The simple design of the museum on a hill reflects modern painter Chang Uc-chin’s pursuit of simplicity

 
The Chang Ucchin Museum of Art in Yangju, Gyeonggi Province (Park Hyun-koo/The Korea Herald)
The Chang Ucchin Museum of Art in Yangju, Gyeonggi Province (Park Hyun-koo/The Korea Herald)

The following is part of a series that explores museums dedicated to the well-known Korean contemporary artists that bear their name --Ed.



On a hill covered with green grass, a light blue building greets visitors. The Chang Ucchin Museum of Art in Yangju, Gyeonggi Province, is composed of triangles and rectangles. Its design reflects the artist’s lifelong philosophy: simplicity.

“If my father were alive, he would have loved this place,” Chang Kyeong-soo, the artist’s eldest daughter and the honorary director of the museum, told The Korea Herald on May 13. “I imagine my father quietly looking out the window and watching kids playing on the grass. He loved kids and family.”

Kyeong-soo was very close to her father, one of South Korea’s representative modern artists, whose paintings suggest childlike innocence and simplicity. She recalled how he used to take her for walks around Changgyeong Palace in Seoul and show her his paintings before revealing them to the world.

The museum houses 230 works by the artist, who died unexpectedly in 1990 during an asthma attack. Kyeong-soo led its establishment in 2014 as a tribute to her father.

Chang Kyeong-soo (right), Chang Uc-chin’s daughter and the honorary director of the Chang Ucchin Museum of Art, poses with Cho Hyun-young, director of the museum, in front of Chang’s artworks at the museum. (Park Hyun-koo/The Korea Herald)
Chang Kyeong-soo (right), Chang Uc-chin’s daughter and the honorary director of the Chang Ucchin Museum of Art, poses with Cho Hyun-young, director of the museum, in front of Chang’s artworks at the museum. (Park Hyun-koo/The Korea Herald)

Born in 1918, the artist lived through much of Korea’s turbulent recent history -- the Japanese colonial era, the Korean War, and industrialization in the 1960s and 1970s.

He loved folksy subjects such as Korea’s rural scenery, family, magpies and hanok -- traditional Korean houses. Due to his pursuit of simplicity, some say his paintings look like the work of a child. But that simple style was the result of Chang’s agonizing struggle to understand himself as an artist.

“An artist’s role is to seek out their own art with creativity, and they need to know themselves very well. In order to do so, they need naivete,” he wrote in a book of short prose published in 1976.

“He always said, ‘I am simple,’” his daughter recalled. 


“Tree and Bird” by Chang Uc-chin (Chang Ucchin Museum of Art)
“Tree and Bird” by Chang Uc-chin (Chang Ucchin Museum of Art)

After graduating from high school in Korea when the country was still under Japanese rule, Chang Uc-chin left for Japan to study art. At the time, modern art was the trend in Japan, which was heavily influenced by the European art scene.

> [TASK 1]
Transcribe part of the article on the Chang Ucchin Museum of Art. Begin at the words "He loved folksy" and stop after the words "his daughter recalled.".
> [TASK 2]
Using the article on the Chang Ucchin Museum of Art, decide whether each statement agrees with it: (a) The museum houses 230 works by Chang Uc-chin. (b) Chang Kyeong-soo led the museum's establishment in 1990. (c) After finishing high school in Korea, Chang Uc-chin went to Japan to study art. Answer yes or no for each, and quote the deciding words.
> [TASK 3]
Continue the article on the Chang Ucchin Museum of Art from its last sentence.

> [DATA]
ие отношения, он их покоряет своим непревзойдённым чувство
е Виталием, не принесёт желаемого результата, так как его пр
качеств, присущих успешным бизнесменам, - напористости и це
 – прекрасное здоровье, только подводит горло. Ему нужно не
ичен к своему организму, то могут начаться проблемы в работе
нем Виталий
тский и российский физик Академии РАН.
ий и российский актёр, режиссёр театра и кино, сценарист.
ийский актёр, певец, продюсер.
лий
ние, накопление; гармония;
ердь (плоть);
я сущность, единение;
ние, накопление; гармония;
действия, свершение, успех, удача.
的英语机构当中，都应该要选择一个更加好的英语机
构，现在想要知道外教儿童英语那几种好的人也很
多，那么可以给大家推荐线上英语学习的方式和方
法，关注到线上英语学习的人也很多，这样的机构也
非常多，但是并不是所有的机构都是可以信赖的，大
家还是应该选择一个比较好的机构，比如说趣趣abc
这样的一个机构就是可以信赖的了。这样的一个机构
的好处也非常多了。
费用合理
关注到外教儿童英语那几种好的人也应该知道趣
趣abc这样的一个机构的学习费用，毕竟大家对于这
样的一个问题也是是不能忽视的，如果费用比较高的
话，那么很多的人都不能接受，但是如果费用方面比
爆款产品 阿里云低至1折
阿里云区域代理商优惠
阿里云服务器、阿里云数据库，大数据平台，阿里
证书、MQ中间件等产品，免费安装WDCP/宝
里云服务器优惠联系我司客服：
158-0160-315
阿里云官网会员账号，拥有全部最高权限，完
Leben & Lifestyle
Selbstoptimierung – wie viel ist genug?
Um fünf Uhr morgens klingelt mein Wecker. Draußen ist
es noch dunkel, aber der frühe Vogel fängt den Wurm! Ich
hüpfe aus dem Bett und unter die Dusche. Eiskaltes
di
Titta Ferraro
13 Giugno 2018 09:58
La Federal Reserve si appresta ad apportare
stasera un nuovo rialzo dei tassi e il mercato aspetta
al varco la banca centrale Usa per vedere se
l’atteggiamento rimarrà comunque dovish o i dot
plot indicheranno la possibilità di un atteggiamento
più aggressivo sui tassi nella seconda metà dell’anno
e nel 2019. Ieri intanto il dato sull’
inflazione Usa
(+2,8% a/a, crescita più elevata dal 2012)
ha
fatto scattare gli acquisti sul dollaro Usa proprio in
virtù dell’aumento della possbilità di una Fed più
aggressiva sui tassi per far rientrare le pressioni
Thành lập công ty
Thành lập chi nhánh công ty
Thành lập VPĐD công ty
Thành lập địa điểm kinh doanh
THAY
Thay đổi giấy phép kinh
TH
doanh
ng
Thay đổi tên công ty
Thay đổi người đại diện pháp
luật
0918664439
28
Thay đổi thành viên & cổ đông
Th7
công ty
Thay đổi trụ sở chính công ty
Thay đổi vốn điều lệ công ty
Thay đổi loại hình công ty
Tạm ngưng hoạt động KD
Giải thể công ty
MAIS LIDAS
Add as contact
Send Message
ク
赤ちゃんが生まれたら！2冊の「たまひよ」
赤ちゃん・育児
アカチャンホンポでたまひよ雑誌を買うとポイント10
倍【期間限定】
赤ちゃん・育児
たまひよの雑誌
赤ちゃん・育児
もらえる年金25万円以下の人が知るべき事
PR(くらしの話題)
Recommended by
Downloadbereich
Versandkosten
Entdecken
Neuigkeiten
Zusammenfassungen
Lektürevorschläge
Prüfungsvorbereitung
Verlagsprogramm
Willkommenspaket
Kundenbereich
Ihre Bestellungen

* * *

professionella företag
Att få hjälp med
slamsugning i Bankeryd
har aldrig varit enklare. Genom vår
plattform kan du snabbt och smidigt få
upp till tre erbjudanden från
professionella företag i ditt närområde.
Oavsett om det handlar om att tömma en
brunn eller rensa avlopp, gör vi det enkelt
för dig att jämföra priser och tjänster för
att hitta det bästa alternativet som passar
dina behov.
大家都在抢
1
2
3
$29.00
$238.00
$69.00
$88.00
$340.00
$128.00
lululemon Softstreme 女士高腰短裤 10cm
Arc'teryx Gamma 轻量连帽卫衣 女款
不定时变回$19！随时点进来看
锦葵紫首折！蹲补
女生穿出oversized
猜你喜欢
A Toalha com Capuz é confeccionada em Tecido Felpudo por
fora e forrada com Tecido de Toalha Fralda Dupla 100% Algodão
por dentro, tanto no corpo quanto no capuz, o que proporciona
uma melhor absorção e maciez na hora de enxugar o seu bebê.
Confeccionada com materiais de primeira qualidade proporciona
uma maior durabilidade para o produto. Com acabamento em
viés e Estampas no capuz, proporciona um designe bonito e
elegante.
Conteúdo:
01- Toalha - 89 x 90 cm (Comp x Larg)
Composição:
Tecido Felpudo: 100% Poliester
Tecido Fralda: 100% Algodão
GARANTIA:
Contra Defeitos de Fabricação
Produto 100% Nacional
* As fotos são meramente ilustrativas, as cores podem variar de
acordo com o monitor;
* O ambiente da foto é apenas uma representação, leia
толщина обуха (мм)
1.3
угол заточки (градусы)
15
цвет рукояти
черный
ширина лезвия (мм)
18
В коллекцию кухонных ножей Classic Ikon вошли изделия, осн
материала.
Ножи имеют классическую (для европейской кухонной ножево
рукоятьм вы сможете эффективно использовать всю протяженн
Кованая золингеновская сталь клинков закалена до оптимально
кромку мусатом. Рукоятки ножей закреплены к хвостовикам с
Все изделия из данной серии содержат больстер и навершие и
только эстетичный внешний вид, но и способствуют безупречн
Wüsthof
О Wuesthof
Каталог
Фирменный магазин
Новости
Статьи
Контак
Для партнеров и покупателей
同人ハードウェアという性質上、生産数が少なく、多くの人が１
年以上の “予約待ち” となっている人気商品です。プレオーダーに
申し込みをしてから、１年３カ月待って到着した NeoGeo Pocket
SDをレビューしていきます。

==

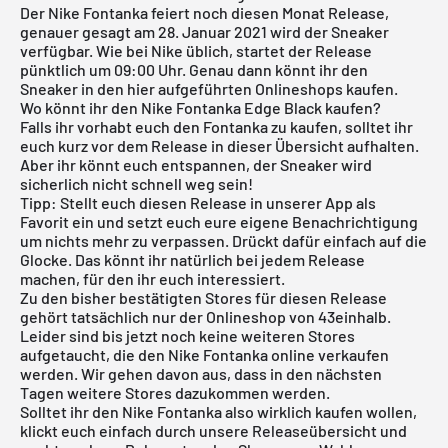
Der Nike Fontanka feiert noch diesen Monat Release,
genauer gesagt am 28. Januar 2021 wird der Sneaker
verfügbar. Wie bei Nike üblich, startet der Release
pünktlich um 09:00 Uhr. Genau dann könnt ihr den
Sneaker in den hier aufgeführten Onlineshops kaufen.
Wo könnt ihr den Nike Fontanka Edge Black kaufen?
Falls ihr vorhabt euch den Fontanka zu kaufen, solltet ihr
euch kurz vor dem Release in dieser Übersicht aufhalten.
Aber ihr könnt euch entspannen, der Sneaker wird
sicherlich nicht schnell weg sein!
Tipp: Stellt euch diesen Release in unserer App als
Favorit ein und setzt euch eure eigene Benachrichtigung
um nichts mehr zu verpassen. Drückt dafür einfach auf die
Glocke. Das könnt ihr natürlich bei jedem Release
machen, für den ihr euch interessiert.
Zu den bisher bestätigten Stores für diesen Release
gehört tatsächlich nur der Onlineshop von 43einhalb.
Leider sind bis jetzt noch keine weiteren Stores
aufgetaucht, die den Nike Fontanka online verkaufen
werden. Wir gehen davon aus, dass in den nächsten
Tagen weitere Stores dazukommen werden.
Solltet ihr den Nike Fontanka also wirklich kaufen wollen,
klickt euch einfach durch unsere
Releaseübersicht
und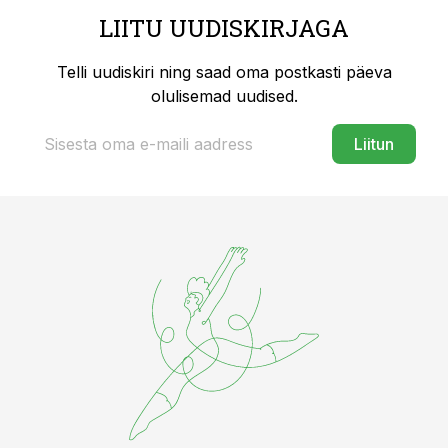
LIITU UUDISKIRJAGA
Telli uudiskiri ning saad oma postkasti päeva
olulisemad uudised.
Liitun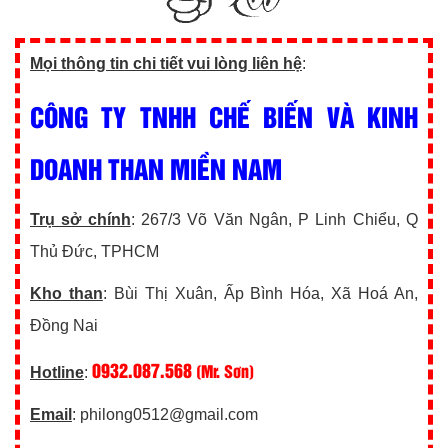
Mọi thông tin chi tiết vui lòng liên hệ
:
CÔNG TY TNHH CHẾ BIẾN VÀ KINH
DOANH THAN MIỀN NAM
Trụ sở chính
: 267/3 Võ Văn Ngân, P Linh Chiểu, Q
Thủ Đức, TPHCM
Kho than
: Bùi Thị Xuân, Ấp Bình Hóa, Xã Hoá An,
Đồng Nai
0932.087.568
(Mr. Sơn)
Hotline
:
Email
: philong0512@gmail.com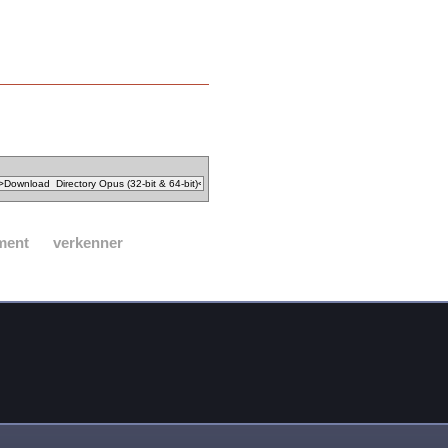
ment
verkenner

> [ANSWER SPACE 1]
He loved folksy subjects such as Korea’s rural scenery, family, magpies and hanok -- traditional Korean houses. Due to his pursuit of simplicity, some say his paintings look like the work of a child. But that simple style was the result of Chang’s agonizing struggle to understand himself as an artist.

“An artist’s role is to seek out their own art with creativity, and they need to know themselves very well. In order to do so, they need naivete,” he wrote in a book of short prose published in 1976.

“He always said, ‘I am simple,’” his daughter recalled.

> [ANSWER SPACE 2]
(a) Yes: "The museum houses 230 works by the artist"
(b) No: "Kyeong-soo led its establishment in 2014 as a tribute to her father"
(c) Yes: "After graduating from high school in Korea when the country was still under Japanese rule, Chang Uc-chin left for Japan to study art"

> [ANSWER SPACE 3]
“He refused to learn the trend there. At school, he drew Japanese modern art as he was taught. But at home, he did his own thing,” Kyeong-soo said.

Chang returned to Korea after the country’s liberation at the end of World War II. Decades later, in the 1960s and 1970s, Koreans became fascinated by Western-style abstract paintings. Soon there were no painters in Korea who did not do abstract paintings, according to Kyeong-soo.

The trend caused difficulties for Chang. He was tormented about whether to follow it or maintain his own style. Chang hardly held a brush during that time, his daughter recalled.

“He constantly asked me, ‘Who am I, and who are you?’ … I laughed it off at the time, but now I think he greatly suffered as an artist who considered uniqueness in one’s paintings the most important thing.” 

The Chang Ucchin Museum of Art in Yangju, Gyeonggi Province (Park Hyun-koo/The Korea Herald)
The Chang Ucchin Museum of Art in Yangju, Gyeonggi Province (Park Hyun-koo/The Korea Herald)

Chang experimented with monochrome painting for a year, but soon returned to his signature style.

“It looked as if he concluded that abstract painting was not his thing,” his daughter said.

Chang’s paintings are relatively small -- most are less than 50 centimeters in length and width. “He rarely put one of his drawings on an easel to paint,” Kyeong-soo said. “He laid it on the floor or put it on his palm. He stuck to small paintings so he could depict things intensely.” 

“Self-Portrait” by Chang Uc-chin (Chang Ucchin Museum of Art)
“Self-Portrait” by Chang Uc-chin (Chang Ucchin Museum of Art)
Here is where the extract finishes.